The diet isn’t that different from what he’d normally eat. On a typical morning, he has a breakfast of eggs and turkey bacon. For lunch, he eats a bunless burger with a salad. Dinner includes salad and broccoli. He stopped craving desserts and potatoes early into the diet, but he misses pizza and pasta. Still, Drage says, the tradeoff is worth it.

“I get up earlier, I have no trouble sleeping, and I have energy at the end of the day,” he said. “Within a half-hour of going to bed, I feel myself going into a natural restful mode. It’s pretty awesome.”

Drage said his friends were skeptical that he wasn’t going to get the nutrients he needed, and they joked that all he was going to eat was bacon and eggs. But he tries to stick to the Atkins regimen, and the list of allowed foods, which he says is “actually pretty huge.” This time, he’s had an easier time sticking to the diet – thanks, at least in part, to Hannaford.

“It’s easier at the grocery stores. The stickers make it easier,” he said. But there is one caveat. “I do go through and look at the actual nutrition labels, because a lot of things listed as low-carb aren’t really low-carb.”

Though she doesn’t endorse any low-carb diet, Fleming said some of the offshoots have been a boon for her diabetes patients, who often need to control their carbohydrate intake. Low-carb wraps and baked goods often have more fiber than their high-carb counterparts as well.

“We can turn around and use them well,” she said.

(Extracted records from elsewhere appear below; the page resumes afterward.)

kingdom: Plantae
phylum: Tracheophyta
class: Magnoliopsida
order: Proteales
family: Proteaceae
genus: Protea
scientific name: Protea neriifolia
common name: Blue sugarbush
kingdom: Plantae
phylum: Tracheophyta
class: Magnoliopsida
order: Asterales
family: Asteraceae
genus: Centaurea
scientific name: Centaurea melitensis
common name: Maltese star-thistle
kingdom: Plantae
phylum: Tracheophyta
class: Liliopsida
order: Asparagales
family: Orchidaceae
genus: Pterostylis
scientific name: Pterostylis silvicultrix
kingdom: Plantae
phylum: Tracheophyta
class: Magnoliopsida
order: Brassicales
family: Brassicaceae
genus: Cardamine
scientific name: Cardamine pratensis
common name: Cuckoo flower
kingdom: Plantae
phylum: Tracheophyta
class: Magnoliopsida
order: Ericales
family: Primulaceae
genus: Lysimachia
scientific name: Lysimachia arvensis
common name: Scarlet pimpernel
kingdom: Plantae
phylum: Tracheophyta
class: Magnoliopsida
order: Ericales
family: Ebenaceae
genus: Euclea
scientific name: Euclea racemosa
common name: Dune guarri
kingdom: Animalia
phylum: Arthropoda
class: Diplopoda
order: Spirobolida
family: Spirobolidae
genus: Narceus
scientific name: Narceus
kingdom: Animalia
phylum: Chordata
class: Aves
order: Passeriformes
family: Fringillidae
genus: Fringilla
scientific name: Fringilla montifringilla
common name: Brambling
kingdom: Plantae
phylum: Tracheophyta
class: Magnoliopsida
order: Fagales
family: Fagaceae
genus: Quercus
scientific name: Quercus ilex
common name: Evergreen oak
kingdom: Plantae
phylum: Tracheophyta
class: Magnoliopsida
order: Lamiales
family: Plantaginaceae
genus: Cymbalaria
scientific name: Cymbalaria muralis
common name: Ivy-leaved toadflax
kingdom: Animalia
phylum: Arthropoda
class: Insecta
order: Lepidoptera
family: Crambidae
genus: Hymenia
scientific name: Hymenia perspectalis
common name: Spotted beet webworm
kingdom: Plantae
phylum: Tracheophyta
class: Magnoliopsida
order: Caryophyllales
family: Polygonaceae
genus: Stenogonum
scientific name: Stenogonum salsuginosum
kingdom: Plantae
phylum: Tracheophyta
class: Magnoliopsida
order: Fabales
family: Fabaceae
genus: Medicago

What she can’t condone, however, are the “extremely bold” claims made by restaurants who are hawking pork rinds as health food. She said the U.S. Food and Drug Administration is looking into some of the labeling, including the use of the term “net carbs,” which isn’t a recognized measurement outside the diet world.

Fleming works to educate doctors and patients about nutrition, and she said a growing number of people are looking for alternatives to a low-carb regimen. And while Atkins and South Beach have stuck around longer than most fad diets, they won’t last forever, she said.

“I feel it’s going to phase itself out.”